LISTA DE ACTIVIDADES -
- 1) Traduzca al inglés esta oración del texto sobre Emilia: "Emilia tiene 30 años y vive en un departamento en la comuna de Ñuñoa."
- 2) Escriba la continuación del texto sobre Emilia a partir de su última oración.

TEXTO DE LECTURA -
Cuando un día Emilia leyó en el grupo de WhatsApp de su familia que finalmente se reunirían después de un año, no se emocionó. Todo lo contrario, por primera vez, el hecho de que su abuela cumpliera años le generaba rechazo. El problema no era el cumpleaños, sino que tener que compartir con un grupo de 10 personas. Esta vez no tenía que ver con la ansiedad de salir de su casa que había sentido los meses anteriores, solo que no toleraba la idea de escucharlos.
Emilia tiene 30 años y vive en un departamento en la comuna de Ñuñoa. Desde que se decretó la primera cuarentena, trabaja de manera remota y durante meses su única interacción no virtual ha sido con su gato. Después de meditarlo, Emilia decidió ir al evento familiar y el resultado no fue mejor de lo que esperaba: el primer encuentro lo tuvo con su prima, cuando cuestionó la vacunación; después discutió con su tío tras un comentario político, y cuando se enfrentó con su madre, decidió irse del cumpleaños. “No era racional, simplemente, no los soportaba”, recuerda.

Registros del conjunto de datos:
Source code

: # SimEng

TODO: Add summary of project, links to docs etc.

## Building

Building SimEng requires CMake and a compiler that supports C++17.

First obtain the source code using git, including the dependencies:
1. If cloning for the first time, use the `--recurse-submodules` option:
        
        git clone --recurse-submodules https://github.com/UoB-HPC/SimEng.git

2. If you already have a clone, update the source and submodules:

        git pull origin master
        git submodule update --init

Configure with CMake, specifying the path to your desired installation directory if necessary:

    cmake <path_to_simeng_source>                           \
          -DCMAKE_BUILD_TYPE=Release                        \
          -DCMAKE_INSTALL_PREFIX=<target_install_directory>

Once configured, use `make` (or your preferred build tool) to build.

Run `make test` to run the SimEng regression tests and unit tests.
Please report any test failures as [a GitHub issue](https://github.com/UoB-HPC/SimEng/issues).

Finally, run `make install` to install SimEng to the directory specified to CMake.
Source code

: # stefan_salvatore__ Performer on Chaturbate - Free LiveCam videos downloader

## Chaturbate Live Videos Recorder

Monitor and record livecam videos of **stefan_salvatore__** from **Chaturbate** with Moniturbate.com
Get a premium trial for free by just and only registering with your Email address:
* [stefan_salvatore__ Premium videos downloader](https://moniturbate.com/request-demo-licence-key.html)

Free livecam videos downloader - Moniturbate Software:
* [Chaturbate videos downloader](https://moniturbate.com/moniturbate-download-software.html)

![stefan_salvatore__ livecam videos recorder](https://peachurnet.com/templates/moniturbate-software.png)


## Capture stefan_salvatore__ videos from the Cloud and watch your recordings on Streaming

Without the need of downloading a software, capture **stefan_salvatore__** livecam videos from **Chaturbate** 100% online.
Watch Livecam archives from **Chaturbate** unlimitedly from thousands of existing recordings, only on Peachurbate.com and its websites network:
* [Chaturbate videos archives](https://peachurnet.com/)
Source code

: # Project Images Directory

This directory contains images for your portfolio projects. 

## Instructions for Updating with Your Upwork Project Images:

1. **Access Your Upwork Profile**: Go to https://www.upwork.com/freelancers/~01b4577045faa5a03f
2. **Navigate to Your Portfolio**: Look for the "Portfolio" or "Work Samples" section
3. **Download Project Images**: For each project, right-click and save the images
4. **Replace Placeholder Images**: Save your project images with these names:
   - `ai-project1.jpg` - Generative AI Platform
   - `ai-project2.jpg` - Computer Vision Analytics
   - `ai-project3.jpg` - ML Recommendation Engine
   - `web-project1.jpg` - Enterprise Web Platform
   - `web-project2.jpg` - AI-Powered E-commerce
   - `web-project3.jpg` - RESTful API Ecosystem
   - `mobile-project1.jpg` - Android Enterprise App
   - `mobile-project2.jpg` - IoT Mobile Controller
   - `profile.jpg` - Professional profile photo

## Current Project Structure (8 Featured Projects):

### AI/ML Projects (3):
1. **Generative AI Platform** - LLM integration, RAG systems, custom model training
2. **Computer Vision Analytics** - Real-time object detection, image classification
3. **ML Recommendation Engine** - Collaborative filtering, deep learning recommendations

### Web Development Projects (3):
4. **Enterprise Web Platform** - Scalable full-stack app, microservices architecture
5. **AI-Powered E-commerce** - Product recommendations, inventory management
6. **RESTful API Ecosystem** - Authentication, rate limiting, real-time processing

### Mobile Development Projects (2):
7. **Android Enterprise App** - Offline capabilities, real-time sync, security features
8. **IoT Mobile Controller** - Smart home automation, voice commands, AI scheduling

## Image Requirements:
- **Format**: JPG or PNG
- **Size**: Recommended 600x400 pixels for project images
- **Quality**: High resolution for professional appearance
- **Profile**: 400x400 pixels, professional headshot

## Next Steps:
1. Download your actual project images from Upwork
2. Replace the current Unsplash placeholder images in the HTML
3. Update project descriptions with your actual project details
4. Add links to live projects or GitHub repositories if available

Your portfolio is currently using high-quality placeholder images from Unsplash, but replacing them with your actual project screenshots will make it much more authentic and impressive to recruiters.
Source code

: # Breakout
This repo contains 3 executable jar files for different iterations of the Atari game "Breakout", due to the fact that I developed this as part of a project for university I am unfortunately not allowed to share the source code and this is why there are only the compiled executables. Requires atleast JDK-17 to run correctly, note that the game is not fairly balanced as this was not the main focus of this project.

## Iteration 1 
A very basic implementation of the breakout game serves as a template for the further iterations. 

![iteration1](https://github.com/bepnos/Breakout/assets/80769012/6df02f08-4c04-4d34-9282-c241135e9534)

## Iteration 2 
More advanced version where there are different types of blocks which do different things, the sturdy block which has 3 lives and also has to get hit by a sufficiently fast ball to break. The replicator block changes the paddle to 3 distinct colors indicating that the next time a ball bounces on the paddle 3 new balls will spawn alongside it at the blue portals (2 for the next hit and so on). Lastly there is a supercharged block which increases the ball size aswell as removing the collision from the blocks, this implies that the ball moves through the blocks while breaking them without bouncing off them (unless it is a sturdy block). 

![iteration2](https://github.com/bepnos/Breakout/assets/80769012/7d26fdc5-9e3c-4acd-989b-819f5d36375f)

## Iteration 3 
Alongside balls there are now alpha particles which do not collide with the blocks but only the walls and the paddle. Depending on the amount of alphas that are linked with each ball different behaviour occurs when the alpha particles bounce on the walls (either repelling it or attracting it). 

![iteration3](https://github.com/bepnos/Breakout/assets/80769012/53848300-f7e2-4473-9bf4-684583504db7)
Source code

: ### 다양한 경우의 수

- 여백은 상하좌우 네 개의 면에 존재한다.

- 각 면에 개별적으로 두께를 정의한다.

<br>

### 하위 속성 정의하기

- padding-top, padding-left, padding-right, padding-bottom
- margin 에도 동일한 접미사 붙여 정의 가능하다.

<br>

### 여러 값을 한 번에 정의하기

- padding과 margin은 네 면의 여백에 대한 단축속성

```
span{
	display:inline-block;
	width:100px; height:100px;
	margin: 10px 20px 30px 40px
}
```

RESPUESTAS POR NÚMERO -
- 1) Emilia is 30 years old and lives in an apartment in the commune of Ñuñoa.

- 2)
Lo que Emilia sintió se llama hastío social, un término que el psiquiatra de la Universidad de Chile Rodrigo Gillibrand asemeja “al cansancio emocional y al rechazo, intolerancia e irritabilidad hacia las personas, la comunidad y algunas instituciones”. Producto de la pandemia, se ha visto en la población una mayor susceptibilidad ante los estímulos externos, dificultad de empatizar con el otro y exacerbar la intolerancia. Es una sensación generalizada.
Pasaron días para que Emilia se diera cuenta de que tenía un problema. Una conversación telefónica con su abuela la llevó a caer en cuenta que haberle arruinado el cumpleaños por discusiones familiares no era algo normal en ella y que esa intolerancia la repetía en el día a día. Esa tarde buscó el número de su terapeuta y le escribió: “¿Tienes hora para una sesión esta semana?”.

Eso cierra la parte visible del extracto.